Kasus ini terungkap setelah laporan beruntun dilayangkan kepada aparat penegak hukum dan media. Tiga nama yang diduga terlibat mencuat: Td, PD, dan HM, dengan dugaan persekongkolan sistematis yang merugikan korban hingga miliaran rupiah.
Kisah bermula saat Td, pejabat di Kanwil Kemenag Jawa Barat, menawarkan kuota haji jalur Furoda kepada pemilik travel MU. Td kemudian memperkenalkan MU kepada PD, perantara yang mengatur teknis pembayaran.
PD lalu menghubungkan MU dengan HM, ASN di Kanwil Kemenag DKI Jakarta yang disebut sebagai penghubung utama pengurusan visa. HM meminta pembayaran segera dengan alasan untuk “mengamankan slot keberangkatan.”
Para calon jamaah dikumpulkan di Hotel Lingga Bandung selama dua hari (28–29 Mei 2025) dengan alasan pembuatan ulang paspor. HM bahkan memimpin sesi manasik dan menjanjikan keberangkatan haji segera.

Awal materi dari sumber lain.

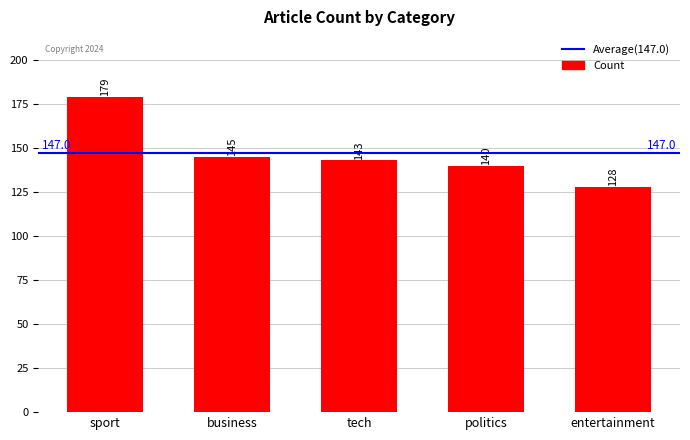

What position from the right is tech?

3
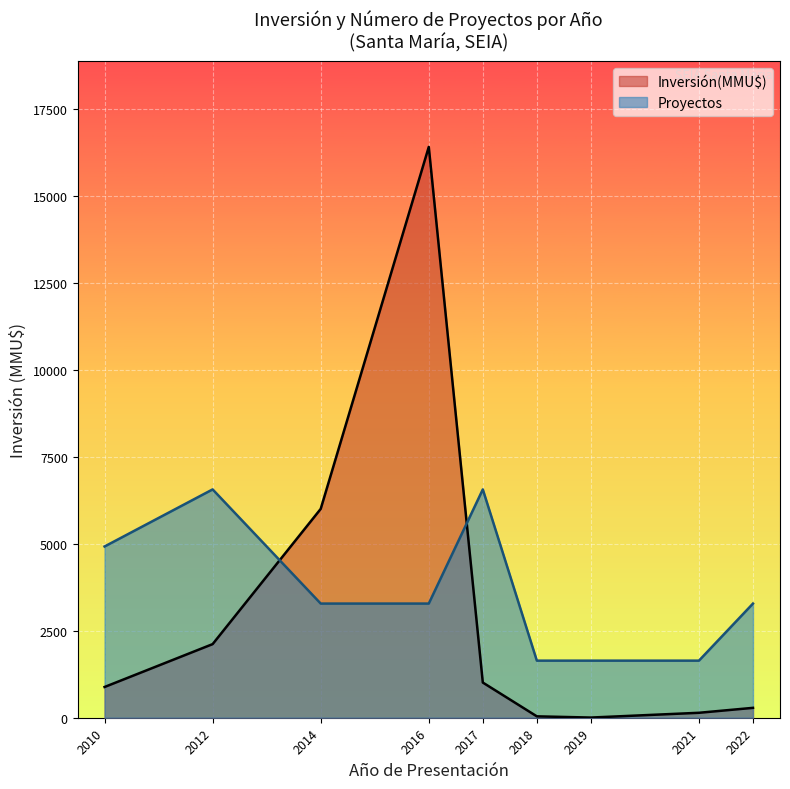

Rank the series by their average value, from lowest to highest.

Inversión(MMU$), Proyectos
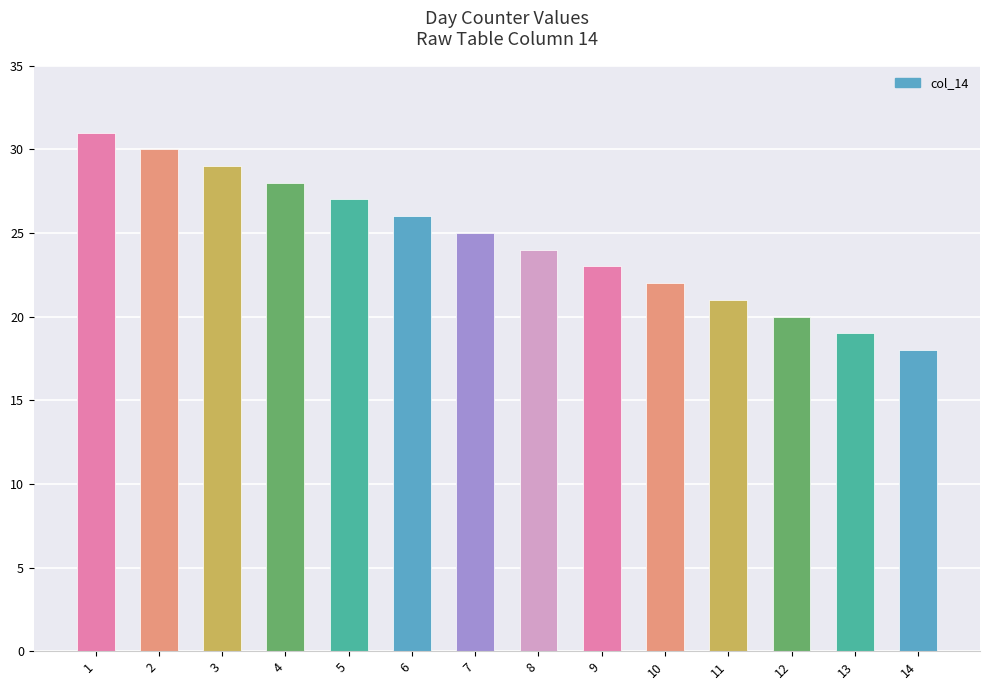

What value does the data have at 11, to the nearest 10?

20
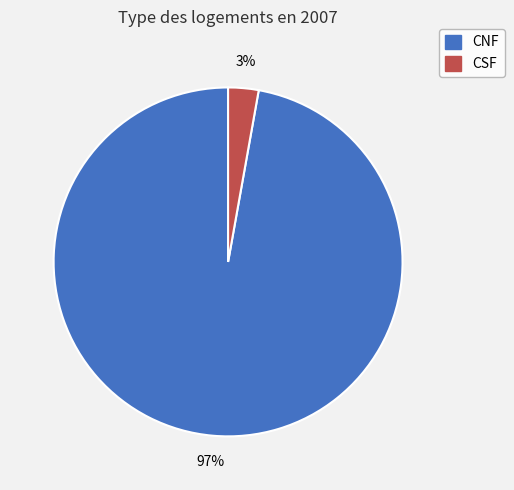

What percentage is the CNF slice, to the nearest percent?

97%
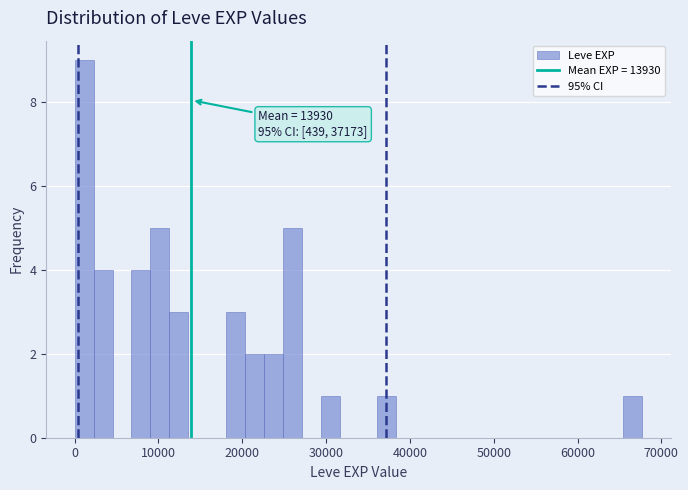

Around what value on the x-axis is the tallest bar? Give the approximate position of its centre, as read against the axis.

1000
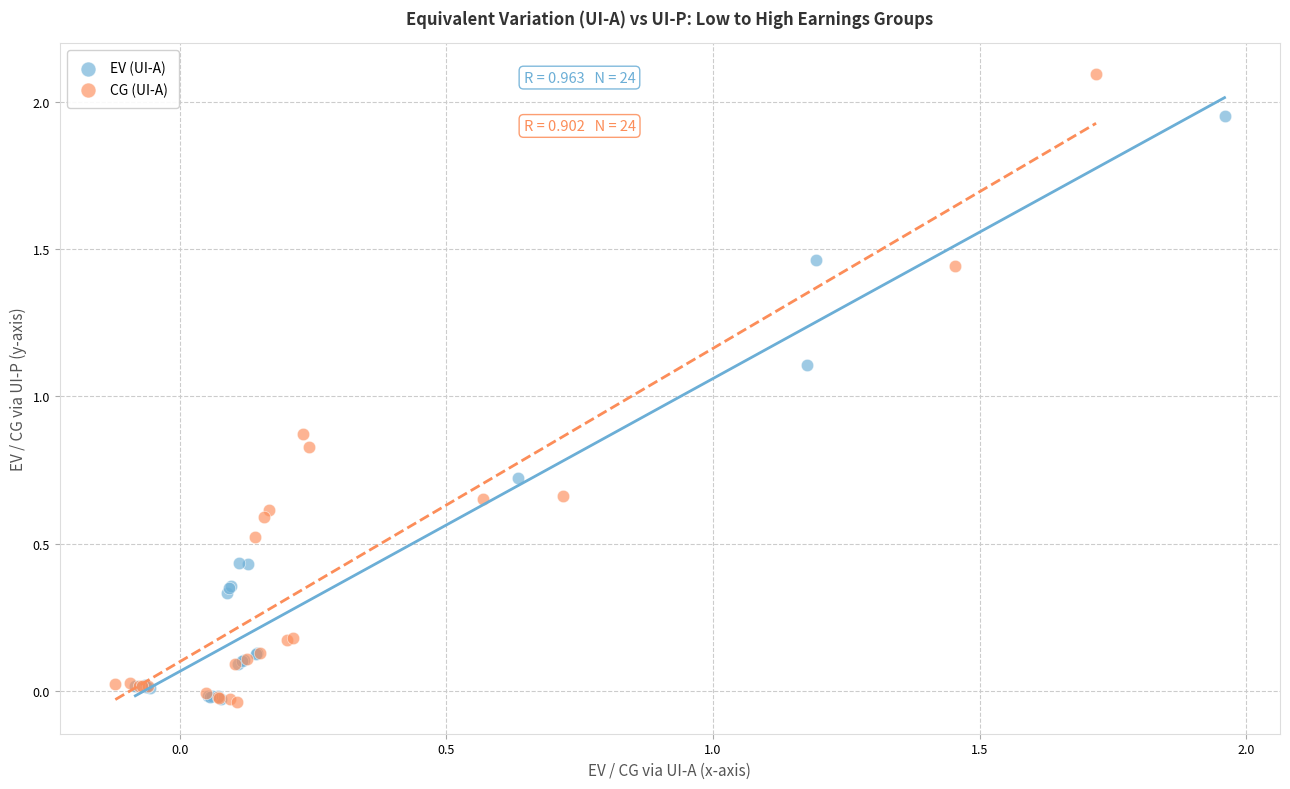

Which series has the largest Y range (max minus min)?

CG (UI-A)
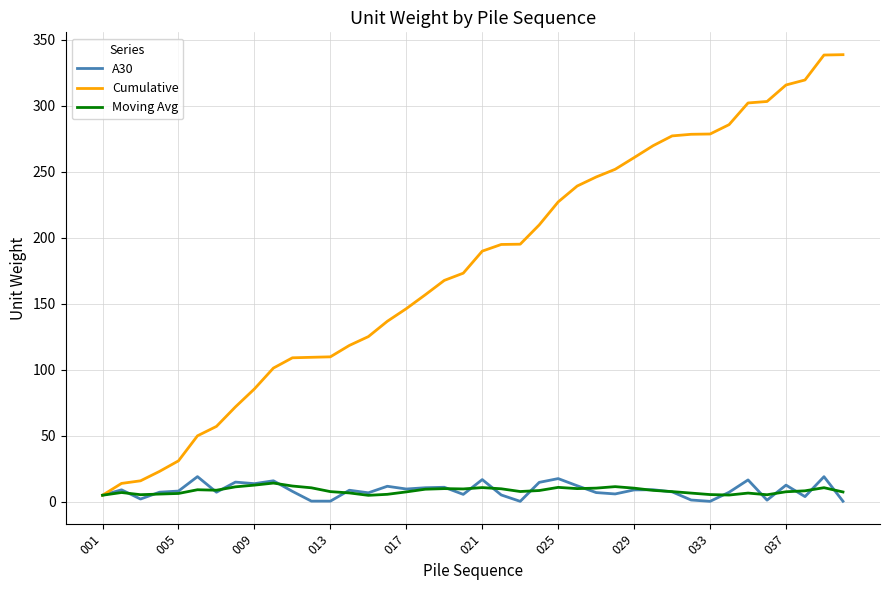

Rank the series by their maximum value, from highest to lowest.

Cumulative, A30, Moving Avg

Pada 30 Mei 2025, jamaah dipindahkan ke Hotel Ibis Styles Jakarta Airport dengan alasan keberangkatan melalui Bandara Soekarno-Hatta. Koper haji dibagikan dengan logo travel PT Firdaus Wisata Insani ditutup dan diganti emblem “Haji Indonesia 2025” untuk menambah kesan resmi.
Namun, harapan itu sirna. HM tiba-tiba mengumumkan bahwa keberangkatan ditunda hingga setelah musim haji tanpa alasan jelas.
Dokumen dan bukti transfer menunjukkan bahwa dana sebesar Rp1,1 miliar ditransfer oleh PT Akmalusya Fiqoh ke rekening pribadi Mansyur di BCA. Transaksi dilakukan dalam lima tahap atas permintaan HS dan HM, mengatasnamakan proses administrasi jalur Furoda.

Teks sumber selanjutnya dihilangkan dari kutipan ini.